Advocacy in Action: Advance REALTOR® Priorities in Virginia!
Now in session… all of Virginia’s 100 Delegates and 40 Senators returned to the State Capitol on January 11th for a 46-day General Assembly ‘session’ to review amendments to the biennial budget and act on thousands of pieces of legislation.
The primary goal of advancing REALTOR® priorities at the state level is to shape the future of real estate in the Commonwealth to promote homeownership and protect private property rights. The Virginia REALTORS® (VR)(formerly the Virginia Association of REALTORS®) works to carry YOUR voice to lawmakers at the General Assembly level.
While ‘session’ just kicked off, the process of developing VR’s legislative agenda actually began several months ago. Taking input from local associations, including DAAR, and individual REALTORS®, the volunteer members of the VR’s Public Policy Committee vetted dozens of ideas and from them recommended a legislative package for our Board of Directors to formally endorse.
This year, VR will advocate for the following legislation and has asked that you encourage your state lawmakers through this Call to Action to support the following:
Transfer of Security Deposits upon the Sale of a Dwelling Unit (HB 1623 – Yancey; SB 991 – Dance)
Allows a property manager to transfer a security deposit to the owner and to simply provide notice to the tenants, versus having to obtain the written consent of the owner and tenants.
Licensee Responsibilities – Transfer of Escrow Funds and Foreclosures (SB 966),– Obenshain; HB 2281– Leftwich) Allows for a smoother transition for an existing tenant and a new owner following a foreclosure. Allows the tenant to continue to pay rent to the: (i) new landlord, (ii) the property manager at the time of the foreclosure, or (iii) the courts, through an escrow account. Allows for the written property management agreement to continue in place following a foreclosure on a month-to-month basis until terminated by either the property manager or the new owner, unless a shorter period is provided for in the property management agreement. This legislation does not change Virginia Code Section 55-248.15:1 that places the responsibility on the landlord at the lease termination to make disposition of the tenant’s security deposit, regardless of whether that landlord received the tenant’s security deposit from a prior landlord.

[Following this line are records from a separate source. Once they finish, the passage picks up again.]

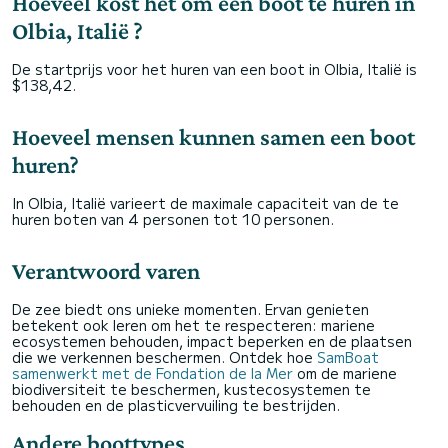
Hoeveel kost het om een boot te huren in
Olbia, Italië ?
De startprijs voor het huren van een boot in Olbia, Italië is
$138,42.
Hoeveel mensen kunnen samen een boot
huren?
In Olbia, Italië varieert de maximale capaciteit van de te
huren boten van 4 personen tot 10 personen.
Verantwoord varen
De zee biedt ons unieke momenten. Ervan genieten
betekent ook leren om het te respecteren: mariene
ecosystemen behouden, impact beperken en de plaatsen
die we verkennen beschermen. Ontdek hoe
SamBoat
samenwerkt met de Fondation de la Mer
om de mariene
biodiversiteit te beschermen, kustecosystemen te
behouden en de plasticvervuiling te bestrijden.
Andere boottypes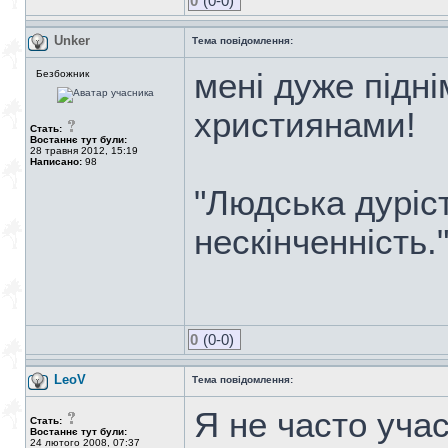
0
(0-0)
Unker
Тема повідомлення:
мені дуже підні
Безбожник
християнами!
Стать:
Востаннє тут були:
28 травня 2012, 15:19
Написано:
98
"Людська дуріс
нескінченність.
0
(0-0)
LeoV
Тема повідомлення:
Я не часто уча
Стать:
Востаннє тут були:
24 лютого 2008, 07:37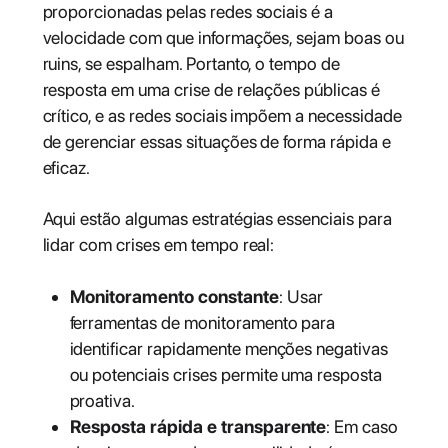
proporcionadas pelas redes sociais é a
velocidade com que informações, sejam boas ou
ruins, se espalham. Portanto, o tempo de
resposta em uma crise de relações públicas é
crítico, e as redes sociais impõem a necessidade
de gerenciar essas situações de forma rápida e
eficaz.
Aqui estão algumas estratégias essenciais para
lidar com crises em tempo real:
Monitoramento constante
: Usar
ferramentas de monitoramento para
identificar rapidamente menções negativas
ou potenciais crises permite uma resposta
proativa.
Resposta rápida e transparente
: Em caso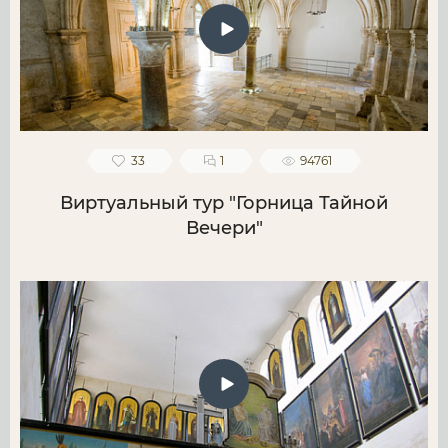
33
1
94761
Виртуальный тур "Горница Тайной
Вечери"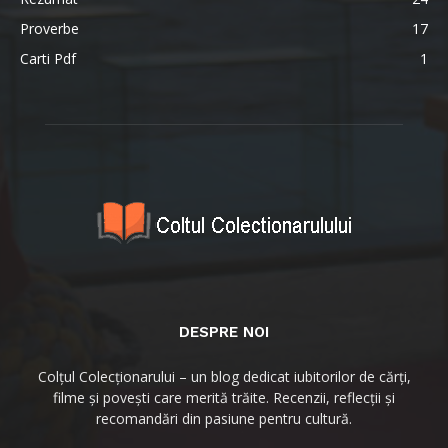
Proverbe
17
Carti Pdf
1
DESPRE NOI
Colțul Colecționarului – un blog dedicat iubitorilor de cărți,
filme și povești care merită trăite. Recenzii, reflecții și
recomandări din pasiune pentru cultură.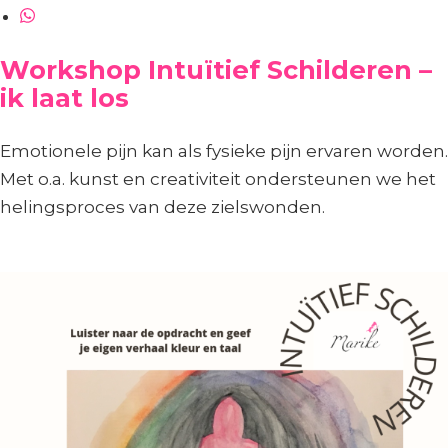
Workshop Intuïtief Schilderen –
ik laat los
Emotionele pijn kan als fysieke pijn ervaren worden.
Met o.a. kunst en creativiteit ondersteunen we het
helingsproces van deze zielswonden.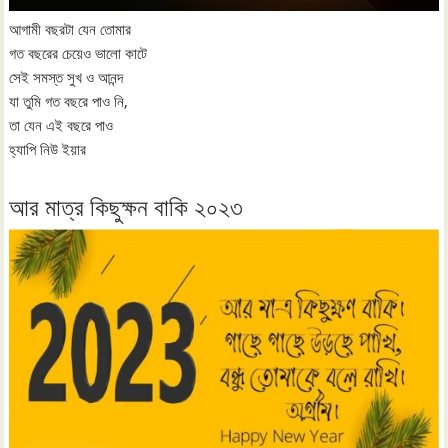
আগামী বছরটা যেন তোমার
গত বছরের চেয়েও ভালো কাটে
সেই সমস্ত সুখ ও আনন্দ
যা তুমি গত বছরে পাও নি,
তা যেন এই বছরে পাও
হ্যাপি নিউ ইয়ার
আর মাত্র কিছুক্ষন বাকি ২০২৩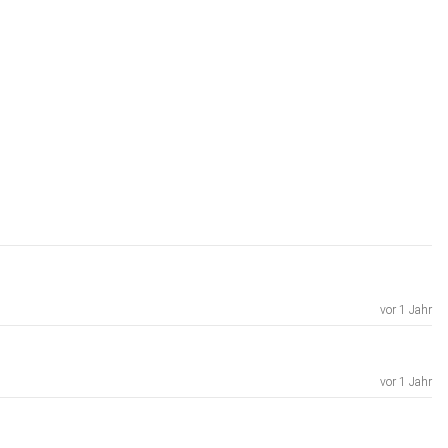
vor 1 Jahr
vor 1 Jahr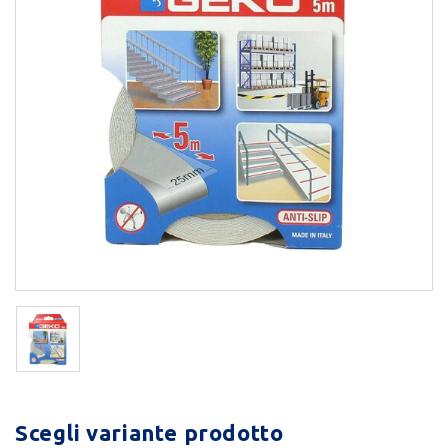
Scegli variante prodotto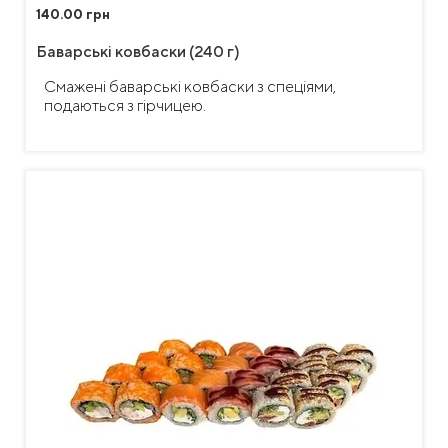
140.00 грн
Баварські ковбаски (240 г)
Смажені баварські ковбаски з спеціями,
подаються з гірчицею.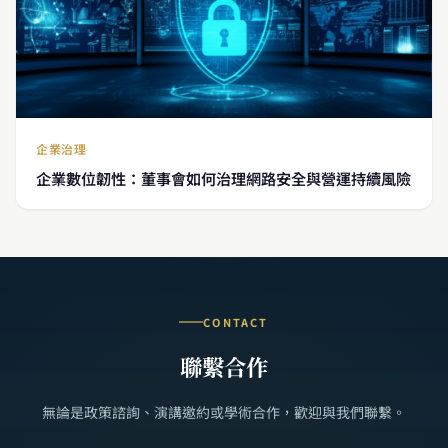
企業治理
企業數位韌性：董事會如何治理網路安全與營運持續風險
CONTACT
聯繫合作
無論是政策諮詢、演講邀約或學術合作，歡迎與我們聯繫。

- Associations cannot condition, limit or prohibit for sale signs other than limiting signs to those that are in compliance with the VREB regulations.
- Associations cannot require a formal power of attorney from a real estate licensee to represent their clients before the association and are required to accept a document from the real estate licensee signed by the owner that confirms representation.
- Adds that failure to deliver the association disclosure packet within the 14-day requirement subjects the association to up to $1,000 fine imposed by the Common Interest Community Board.
Amendments to the Residential Disclosure Act (HB 2034– J. Miller) Renames the “red-flag” disclosure statement the “buyer to beware” statement and allows for electronic delivery of the form to the potential purchaser. The measure also adds the following to the “buyer to beware” statement:
- Owner makes no representations with respect to underlying conservation or other easements.
- Owner makes no representations with respect to an underlying community development authority.
In addition to stewarding the VR legislative agenda, the VR Public Policy Committee, which includes DAAR member Gene Mock, will meet weekly during the session to vet hundreds of bills – as well as a few budget items – to determine the potential impact on housing and private property rights and to take a position of “support”, “oppose” or “amend” on each of these bills.